August 27, 2021 6:07:39 pm
Written by Adam Liptak and Glenn Thrush
The Supreme Court on Thursday rejected the Biden administration’s latest moratorium on evictions, ending a political and legal dispute during a public health crisis in which the administration’s shifting positions had subjected it to criticism from adversaries and allies alike.
The court issued an eight-page majority opinion, an unusual move in a ruling on an application for emergency relief, where terse orders are more common. The court’s three liberal justices dissented.
The decision puts hundreds of thousands of tenants at risk of losing shelter, while the administration struggles to speed the flow of billions of dollars in federal funding to people who are behind in rent because of the coronavirus pandemic and its associated economic hardship. Only about $5.1 billion of the $46.5 billion in aid had been disbursed by the end of July, according to figures released on Wednesday, as bureaucratic delays at the state and local levels snarled payouts.

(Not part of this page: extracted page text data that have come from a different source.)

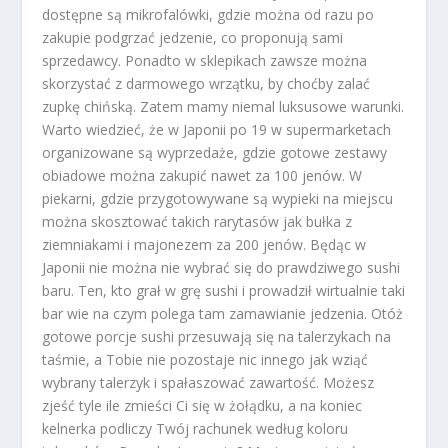
dostępne są mikrofalówki, gdzie można od razu po
zakupie podgrzać jedzenie, co proponują sami
sprzedawcy. Ponadto w sklepikach zawsze można
skorzystać z darmowego wrzątku, by choćby zalać
zupkę chińską. Zatem mamy niemal luksusowe warunki.
Warto wiedzieć, że w Japonii po 19 w supermarketach
organizowane są wyprzedaże, gdzie gotowe zestawy
obiadowe można zakupić nawet za 100 jenów. W
piekarni, gdzie przygotowywane są wypieki na miejscu
można skosztować takich rarytasów jak bułka z
ziemniakami i majonezem za 200 jenów. Będąc w
Japonii nie można nie wybrać się do prawdziwego sushi
baru. Ten, kto grał w grę sushi i prowadził wirtualnie taki
bar wie na czym polega tam zamawianie jedzenia. Otóż
gotowe porcje sushi przesuwają się na talerzykach na
taśmie, a Tobie nie pozostaje nic innego jak wziąć
wybrany talerzyk i spałaszować zawartość. Możesz
zjeść tyle ile zmieści Ci się w żołądku, a na koniec
kelnerka podliczy Twój rachunek według koloru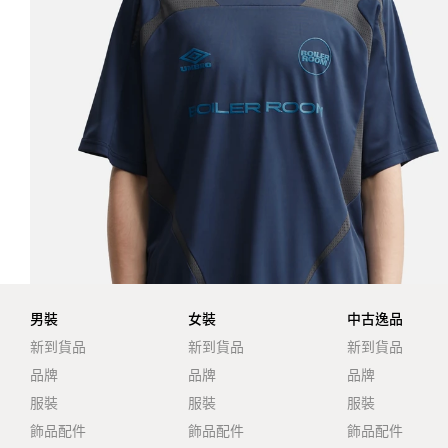
男裝
女裝
中古逸品
新到貨品
新到貨品
新到貨品
品牌
品牌
品牌
服裝
服裝
服裝
飾品配件
飾品配件
飾品配件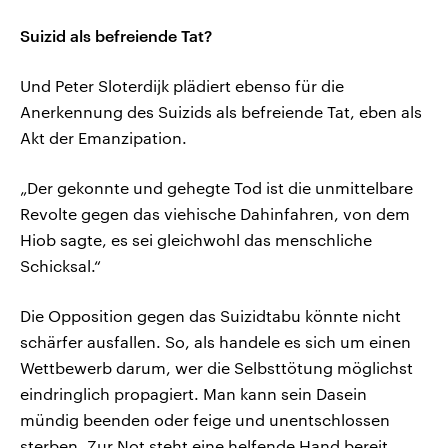
Suizid als befreiende Tat?
Und Peter Sloterdijk plädiert ebenso für die
Anerkennung des Suizids als befreiende Tat, eben als
Akt der Emanzipation.
„Der gekonnte und gehegte Tod ist die unmittelbare
Revolte gegen das viehische Dahinfahren, von dem
Hiob sagte, es sei gleichwohl das menschliche
Schicksal.“
Die Opposition gegen das Suizidtabu könnte nicht
schärfer ausfallen. So, als handele es sich um einen
Wettbewerb darum, wer die Selbsttötung möglichst
eindringlich propagiert. Man kann sein Dasein
mündig beenden oder feige und unentschlossen
sterben. Zur Not steht eine helfende Hand bereit.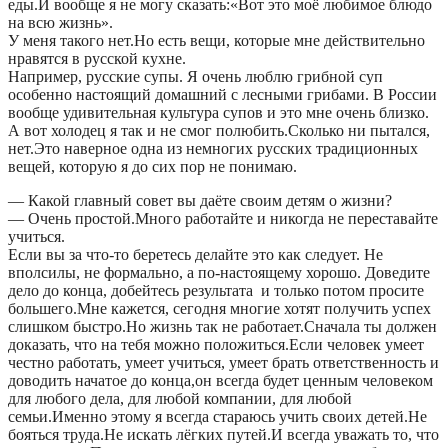
еды.И вообще я не могу сказать:«Вот это моё любимое блюдо
на всю жизнь».
У меня такого нет.Но есть вещи, которые мне действительно
нравятся в русской кухне.
Например, русские супы. Я очень люблю грибной суп
особенно настоящий домашний с лесными грибами. В России
вообще удивительная культура супов и это мне очень близко.
А вот холодец я так и не смог полюбить.Сколько ни пытался,
нет.Это наверное одна из немногих русских традиционных
вещей, которую я до сих пор не понимаю.
— Какой главный совет вы даёте своим детям о жизни?
— Очень простой.Много работайте и никогда не переставайте
учиться.
Если вы за что-то беретесь делайте это как следует. Не
вполсилы, не формально, а по-настоящему хорошо. Доведите
дело до конца, добейтесь результата и только потом просите
большего.Мне кажется, сегодня многие хотят получить успех
слишком быстро.Но жизнь так не работает.Сначала ты должен
доказать, что на тебя можно положиться.Если человек умеет
честно работать, умеет учиться, умеет брать ответственность и
доводить начатое до конца,он всегда будет ценным человеком
для любого дела, для любой компании, для любой
семьи.Именно этому я всегда стараюсь учить своих детей.Не
бояться труда.Не искать лёгких путей.И всегда уважать то, что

The majority opinion, which was unsigned, said the Centers for Disease Control and Prevention had exceeded its authority.
“It is indisputable that the public has a strong interest in combating the spread of the COVID-19 delta variant,” the opinion said. “But our system does not permit agencies to act unlawfully even in pursuit of desirable ends.”
In dissent, Justice Stephen Breyer wrote that “the public interest is not favored by the spread of disease or a court’s second-guessing of the CDC’s judgment.”
The Biden administration and other moratorium proponents predicted that the decision would set off a wave of dire consequences.
The ruling also renewed pressure on congressional Democrats to try to extend the freeze over the opposition of Republicans.
But landlords, who have said the moratoriums saddled them with billions of dollars in debt, hailed the move.
“The government must move past failed policies and begin to seriously address the nation’s debt tsunami, which is crippling both renters and housing providers alike,” said Bob Pinnegar, the president of the National Apartment Association, a trade association representing large landlords.
Tenant groups in the South, where fast-track evictions are common, are bracing for the worst.